Effective cyclotron mass $m^{\text{cyc}}$ along three high symmetry directions for ${\mathrm{Pb}}_{1-x}{\mathrm{Na}}_x\mathrm{Te}$ samples, as a function of the Hall number. Cyclotron effective masses were determined through fitting the curves in Figs. 10, 11, and 20 to the LK formula in Eq. (1). $m_{\perp }^{\text{cyc}}$ is the cyclotron mass in the transverse direction of the $L$-pocket ellipsoid, or [111] direction (red-solid squares); $m_{\left[100\right]}^{\text{cyc}}$ is the cyclotron mass in the [100] direction of the crystal lattice (gray-solid circles); and $m_{\parallel }^{\text{cyc}}$ is the cyclotron mass in the longitudinal direction of the $L$-pocket ellipsoid (blue-solid diamond).

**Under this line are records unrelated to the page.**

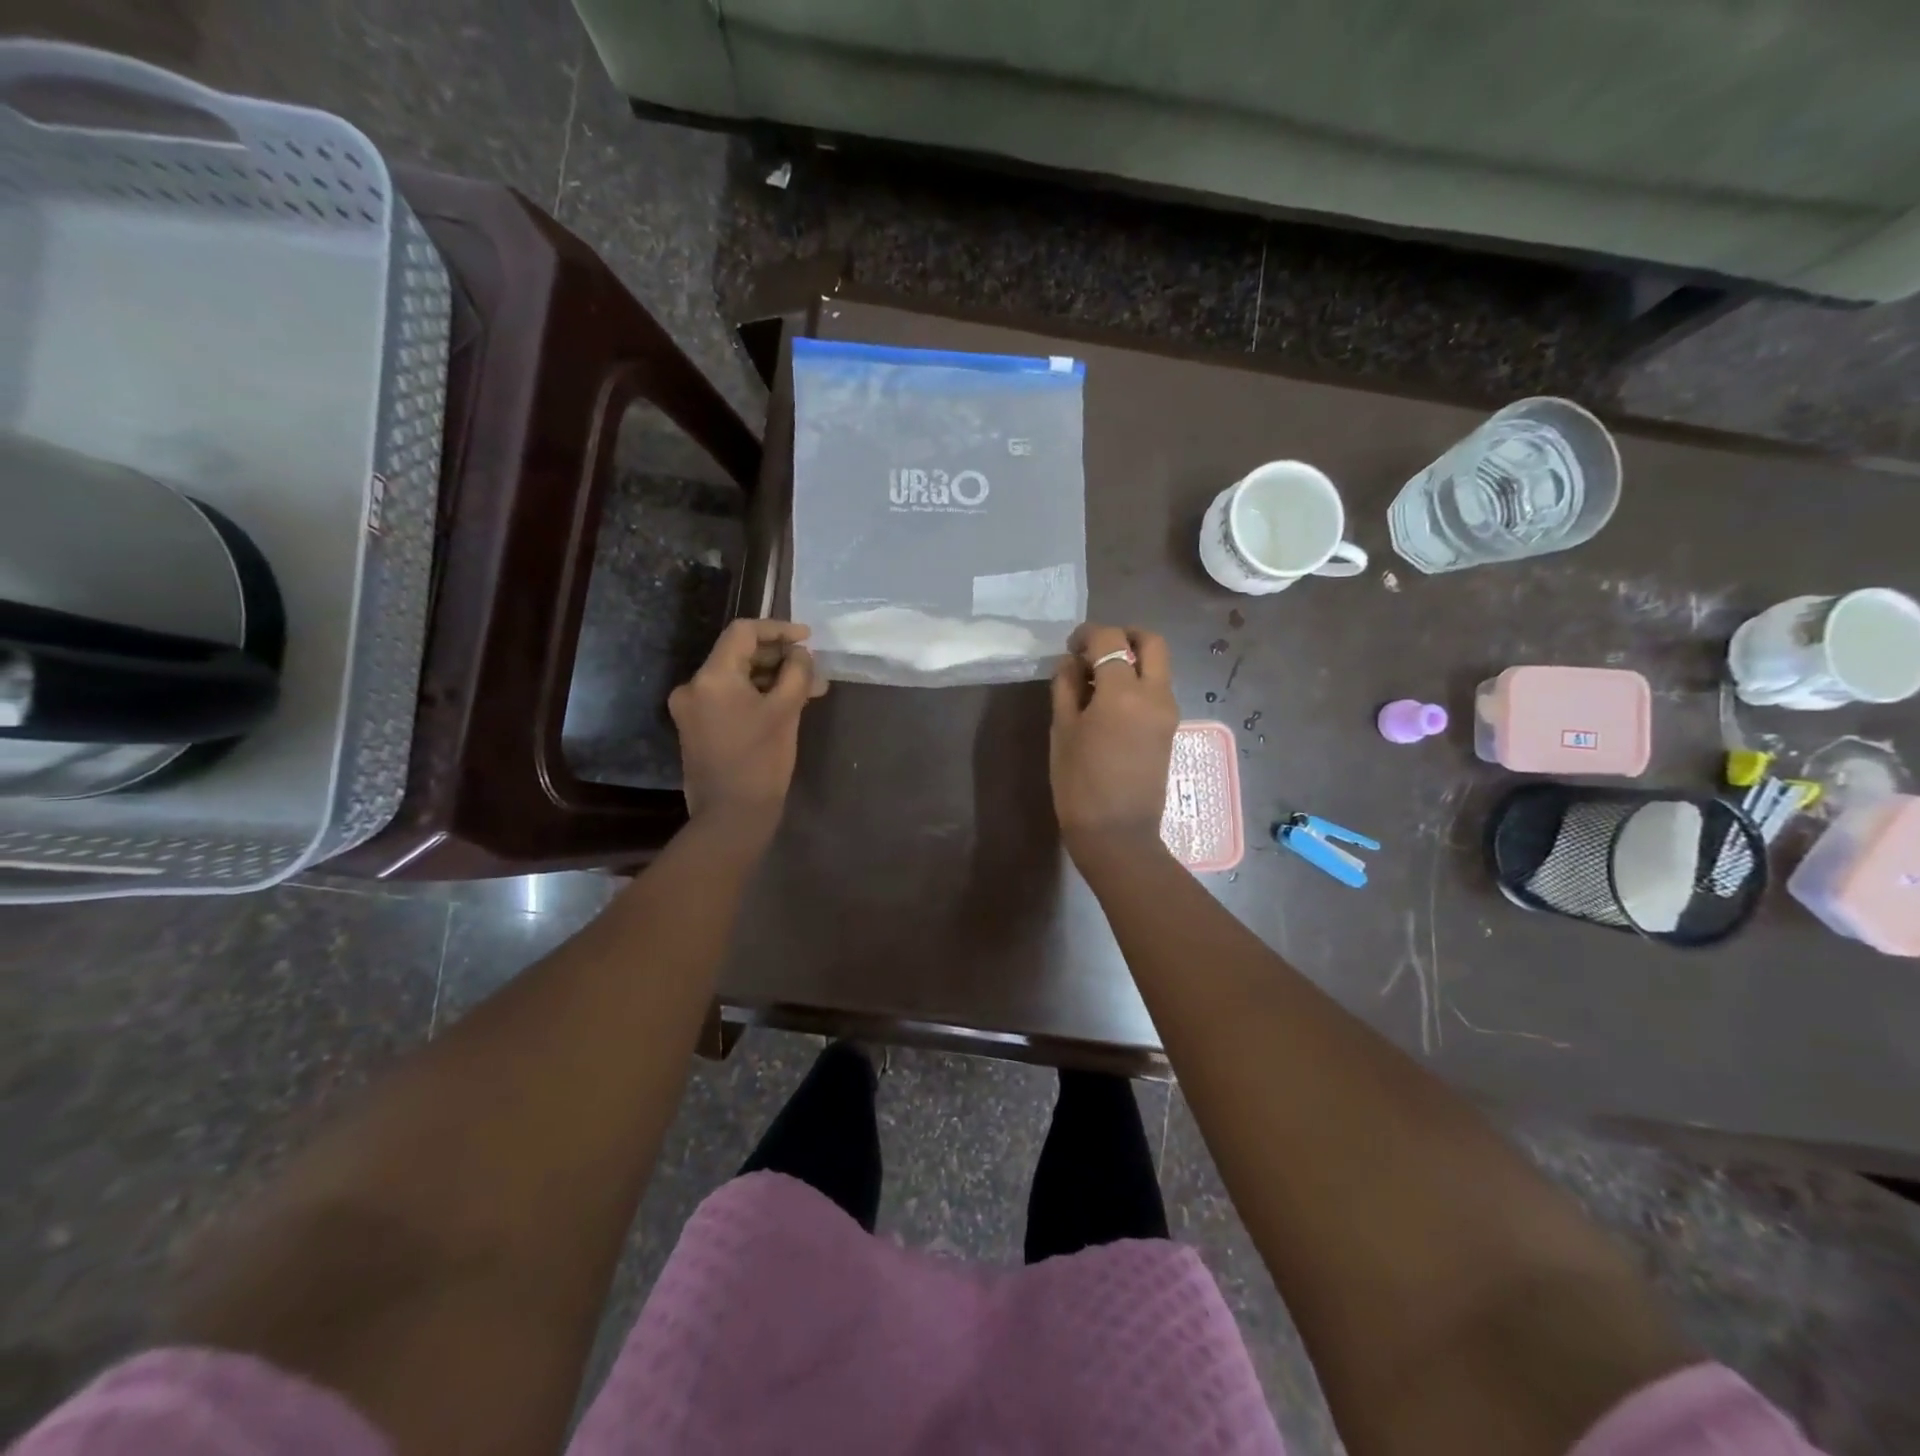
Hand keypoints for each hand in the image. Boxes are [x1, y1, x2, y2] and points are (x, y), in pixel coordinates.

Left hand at [669, 619, 825, 843]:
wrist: (731, 816)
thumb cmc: (761, 761)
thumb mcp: (787, 711)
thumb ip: (796, 672)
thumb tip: (800, 654)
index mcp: (712, 676)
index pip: (744, 632)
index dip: (778, 629)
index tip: (808, 638)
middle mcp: (694, 686)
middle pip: (739, 654)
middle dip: (779, 658)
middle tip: (813, 669)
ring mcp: (692, 708)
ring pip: (736, 678)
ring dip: (771, 678)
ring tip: (808, 689)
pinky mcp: (697, 728)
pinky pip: (729, 699)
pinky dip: (756, 696)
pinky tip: (785, 704)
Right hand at [1049, 624, 1178, 861]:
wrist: (1117, 833)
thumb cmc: (1079, 783)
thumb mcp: (1062, 730)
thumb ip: (1065, 687)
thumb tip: (1070, 662)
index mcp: (1123, 692)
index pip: (1111, 639)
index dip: (1088, 634)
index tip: (1070, 646)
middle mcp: (1154, 694)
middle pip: (1151, 642)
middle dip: (1124, 636)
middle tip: (1096, 651)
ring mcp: (1168, 712)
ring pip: (1158, 666)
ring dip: (1132, 660)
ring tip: (1097, 681)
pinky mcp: (1170, 728)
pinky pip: (1157, 689)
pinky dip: (1138, 682)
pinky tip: (1109, 703)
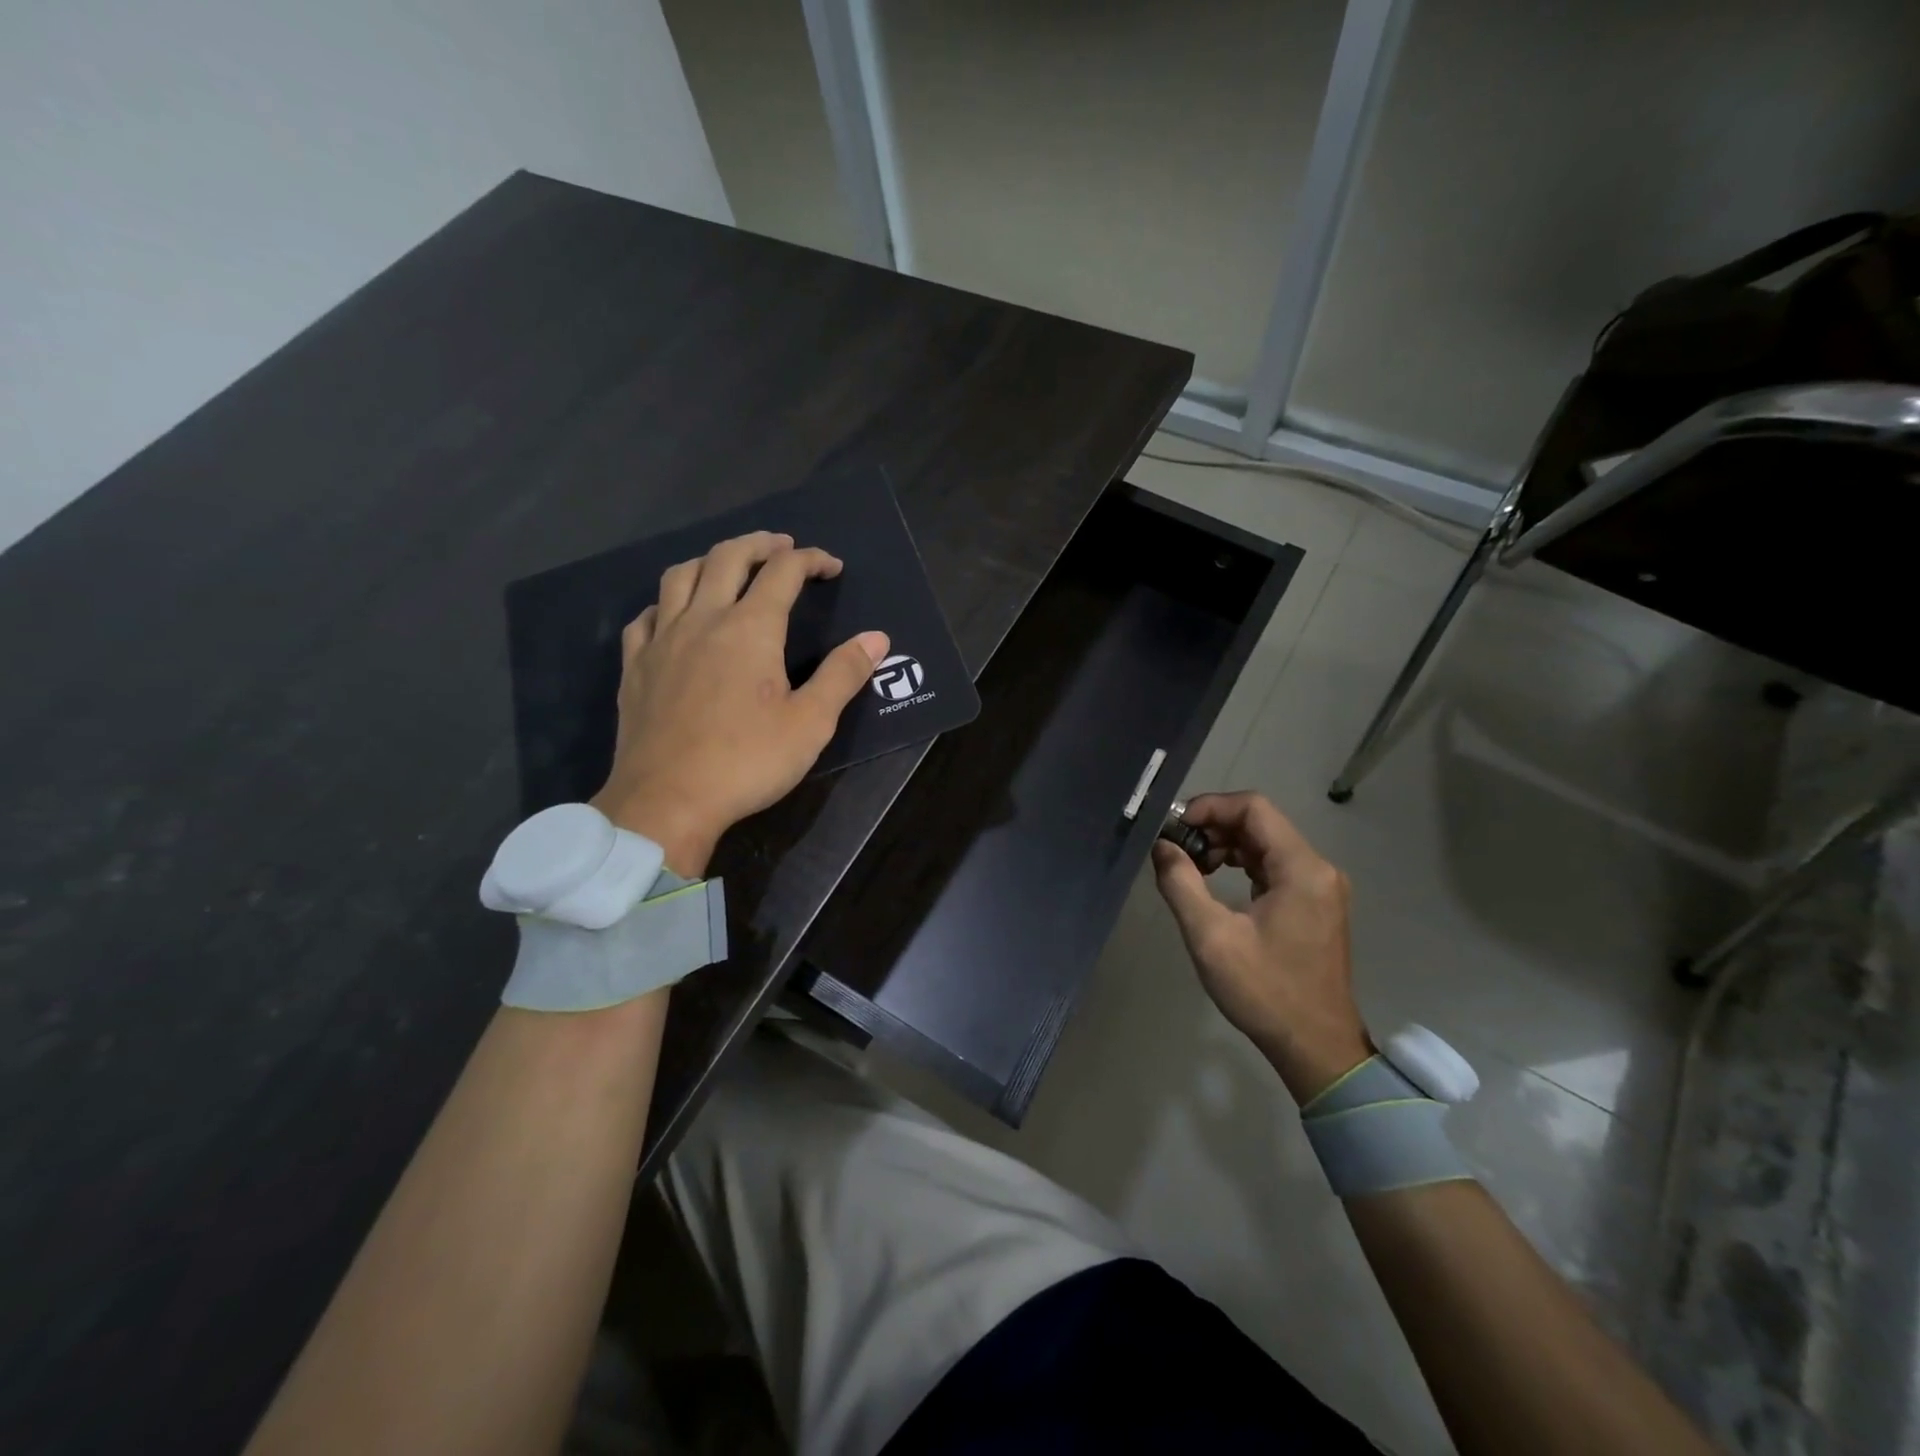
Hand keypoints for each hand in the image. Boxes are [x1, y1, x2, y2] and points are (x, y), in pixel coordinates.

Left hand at [589, 531, 888, 875]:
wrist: (667, 801)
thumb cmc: (747, 762)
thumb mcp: (811, 723)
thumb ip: (843, 674)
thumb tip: (877, 637)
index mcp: (750, 629)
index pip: (783, 572)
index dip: (811, 560)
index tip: (832, 566)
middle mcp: (703, 620)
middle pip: (727, 557)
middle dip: (760, 544)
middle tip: (782, 546)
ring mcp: (662, 640)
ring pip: (680, 575)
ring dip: (710, 560)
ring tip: (729, 566)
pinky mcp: (635, 666)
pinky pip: (646, 616)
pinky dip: (667, 602)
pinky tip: (674, 615)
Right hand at [1150, 792, 1371, 1103]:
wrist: (1316, 1047)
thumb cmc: (1264, 992)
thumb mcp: (1211, 937)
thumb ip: (1181, 883)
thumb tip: (1161, 846)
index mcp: (1302, 869)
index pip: (1254, 808)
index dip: (1210, 807)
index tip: (1175, 827)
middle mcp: (1318, 868)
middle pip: (1260, 823)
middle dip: (1213, 826)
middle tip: (1176, 848)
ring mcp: (1320, 886)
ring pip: (1266, 843)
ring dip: (1225, 845)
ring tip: (1190, 865)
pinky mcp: (1314, 903)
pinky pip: (1274, 866)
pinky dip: (1241, 864)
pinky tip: (1214, 880)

The red-dashed line represents a guide to the eye for the trend observed in the longitudinal cyclotron mass. The blue-dashed line is the trend expected for the longitudinal cyclotron mass given the anisotropy parameter of $m_{\parallel }^{\text{cyc}}/m_{\perp }^{\text{cyc}}=\sqrt{K}=3.78$. The small open triangles show the $L$-pocket effective cyclotron masses determined through our DFT calculations, as shown in Fig. 6. The agreement between the calculated masses and the experimental values for the transverse and [111] direction is outstanding.

Figure 17

Dingle temperature in the transverse direction ${\mathrm{\Theta }}_{D,\perp }$ obtained through fitting of the curves in Fig. 10 to the LK formula in Eq. (1), as a function of carrier concentration $p_H$. We find that the Dingle temperature is independent of carrier concentration, with a value of ${\mathrm{\Theta }}_{D,\perp }=(9.7\pm 0.4)$ K, indicated by the dashed-gray line. This value of ${\mathrm{\Theta }}_{D,\perp }$ results in a value of $\tau =(0.125\pm 0.005)$ ps for the carrier relaxation time along the transverse direction.

Figure 18

Lattice parameter of the cubic unit cell of ${\mathrm{Pb}}_{1-x}{\mathrm{Na}}_x\mathrm{Te}$ samples with different Na content, as a function of temperature. Filled symbols represent the experimentally determined values, and the solid lines represent a fit to a low order polynomial, as explained in the text, from which the zero-temperature lattice parameter can be extrapolated.

Figure 19

Evolution of SdH frequencies (a) and cyclotron masses (b) as a function of density of holes in the $L$-pocket $p_L$ for two different volumes: 6.50 Å (open symbols and superscript $l$) and 6.44 Å (filled symbols and no superscript). The larger volume corresponds also to a larger band offset 120 vs 74 meV. The dashed vertical lines indicate the $L$-pocket hole density above which the $\mathrm{\Sigma }$ pockets start to be populated.

Figure 20

Temperature dependence of the amplitude of the oscillating component of magnetoresistance for ${\mathrm{Pb}}_{1-x}{\mathrm{Na}}_x\mathrm{Te}$ samples, with magnetic field oriented in or close to the [100] direction. The left-column plots of each composition show the background-free data at different temperatures. The right-column plots show the fits of the data to the LK formula in Eq. (1), using the two most dominant frequencies observed in the FFT of the lowest temperature curve (three most dominant for the $x=0.62\%$ sample). From these fits, the values of cyclotron effective mass and Dingle temperature, for each frequency term, are obtained.